##### Supplied material #####

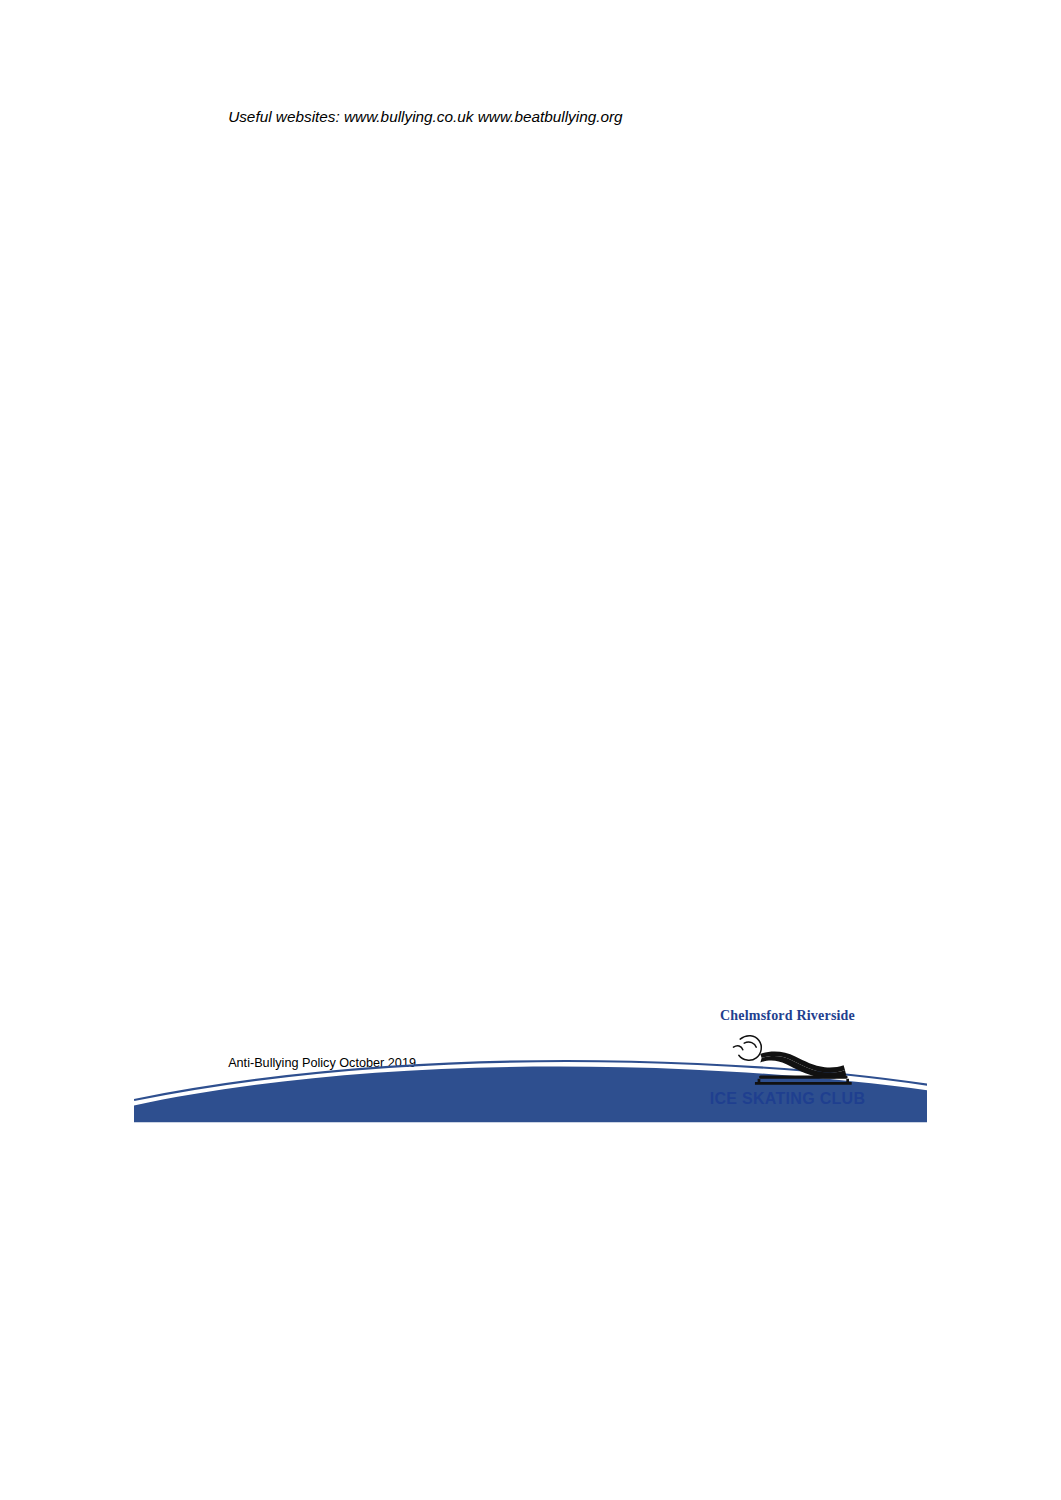Useful websites: www.bullying.co.uk www.beatbullying.org
Anti-Bullying Policy October 2019
Chelmsford Riverside
ICE SKATING CLUB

#####

Retype the whole listing exactly. Do not include the pictures.

▸ Solution for this exercise
Useful websites: www.bullying.co.uk www.beatbullying.org
Anti-Bullying Policy October 2019
Chelmsford Riverside
ICE SKATING CLUB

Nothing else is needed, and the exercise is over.